* _Text excerpt_
-- START --

I normally try and avoid nested loops unless there's no way of using PHP's built-in array functions to get the result I'm looking for.
But I'm also weary of having a nested loop within a MySQL data loop, I don't want to keep MySQL hanging around.
I'm probably worrying about nested loop performance unnecessarily as I'll never be doing this for more than a couple of hundred rows of data and maybe 10 keys.
But I'd like to know if there's a way of doing this with built-in PHP functions.
I had a look at array_intesect_key() but that doesn't quite do it, because my $keys_to_copy array has my desired keys as array values rather than keys.
Anyone got any ideas?
Cheers, B
I worked it out - I almost had it above.I thought I'd post the answer anyway for completeness. Hope this helps someone out!
array_intersect_key($data, array_flip($keys_to_copy))

-- END --

[Dataset entries]
-- START --

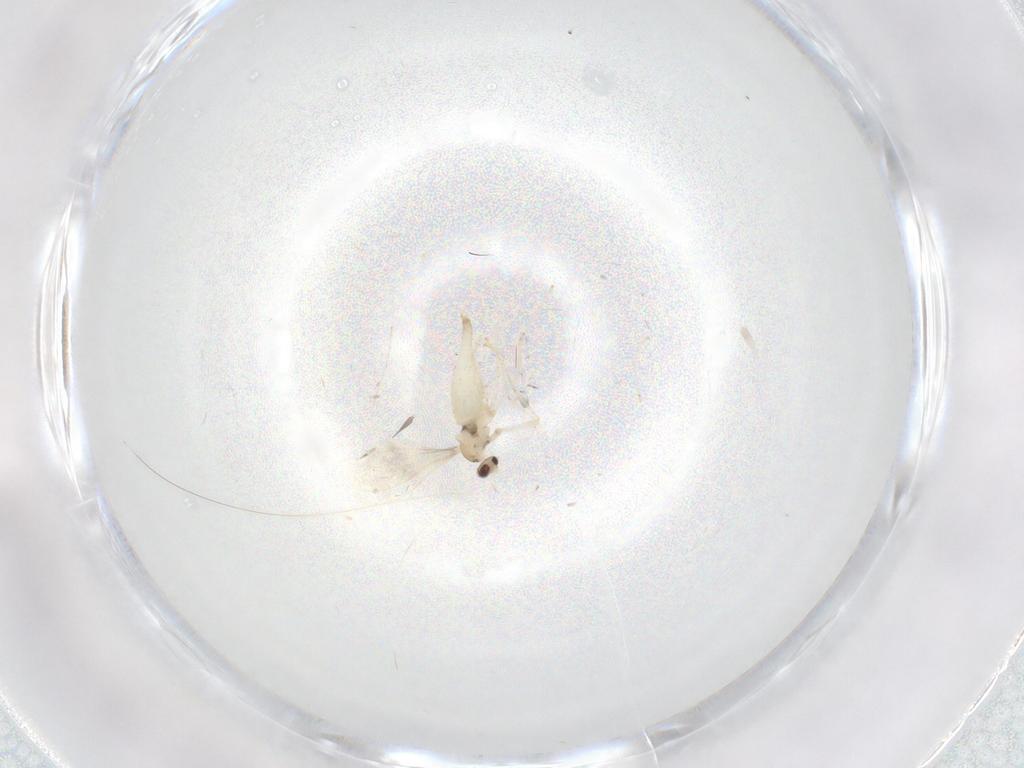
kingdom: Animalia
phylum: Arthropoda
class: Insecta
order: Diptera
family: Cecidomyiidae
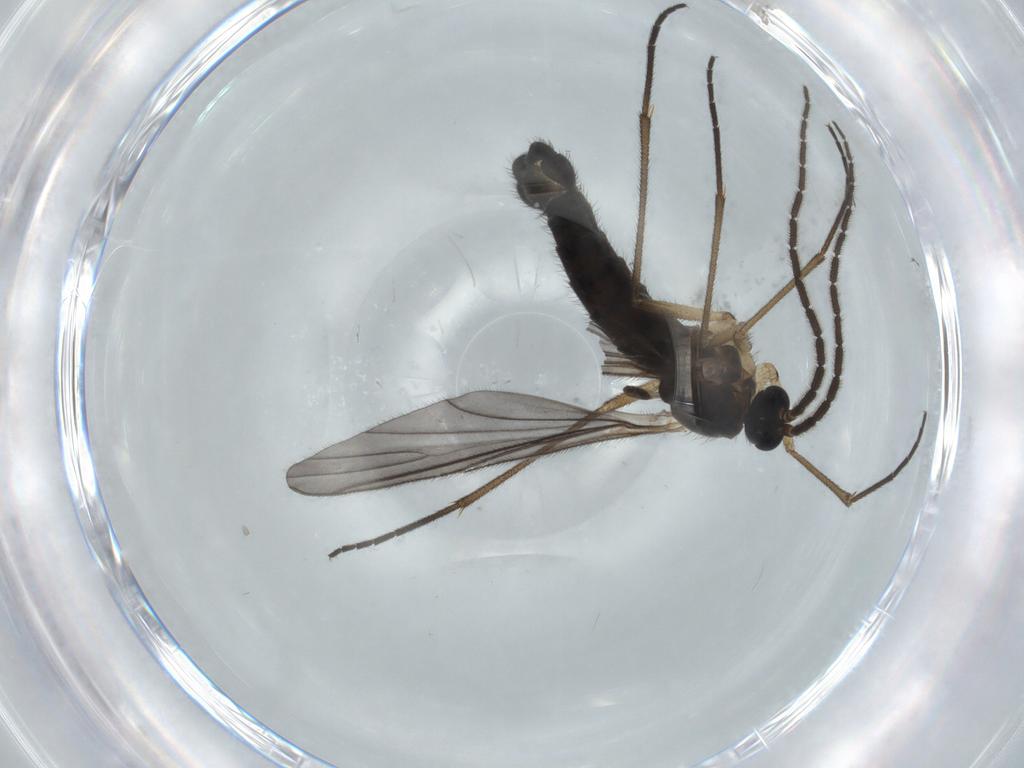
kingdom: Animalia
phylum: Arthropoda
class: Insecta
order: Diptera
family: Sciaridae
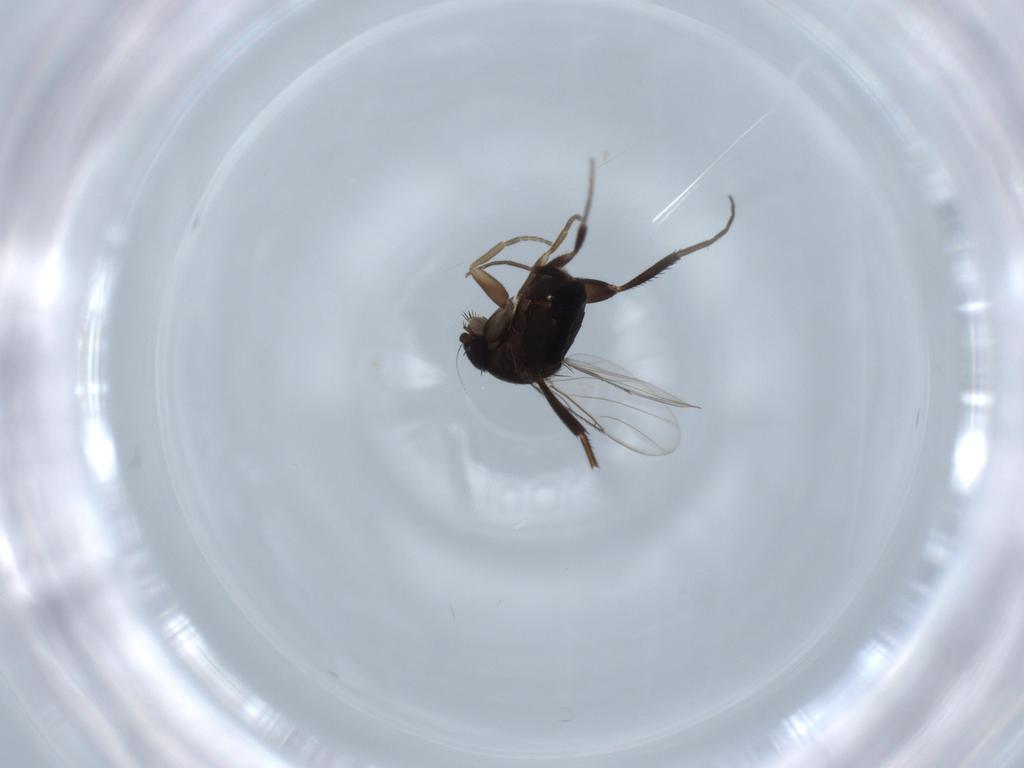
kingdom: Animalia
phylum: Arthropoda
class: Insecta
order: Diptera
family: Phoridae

-- END --
-- START --

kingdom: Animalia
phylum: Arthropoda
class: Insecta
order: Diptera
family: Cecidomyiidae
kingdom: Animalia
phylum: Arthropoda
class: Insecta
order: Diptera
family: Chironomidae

-- END --

* _Given request_
In the text on avoiding nested loops in PHP, what single line of code is given as the solution?

* _Final result_
array_intersect_key($data, array_flip($keys_to_copy))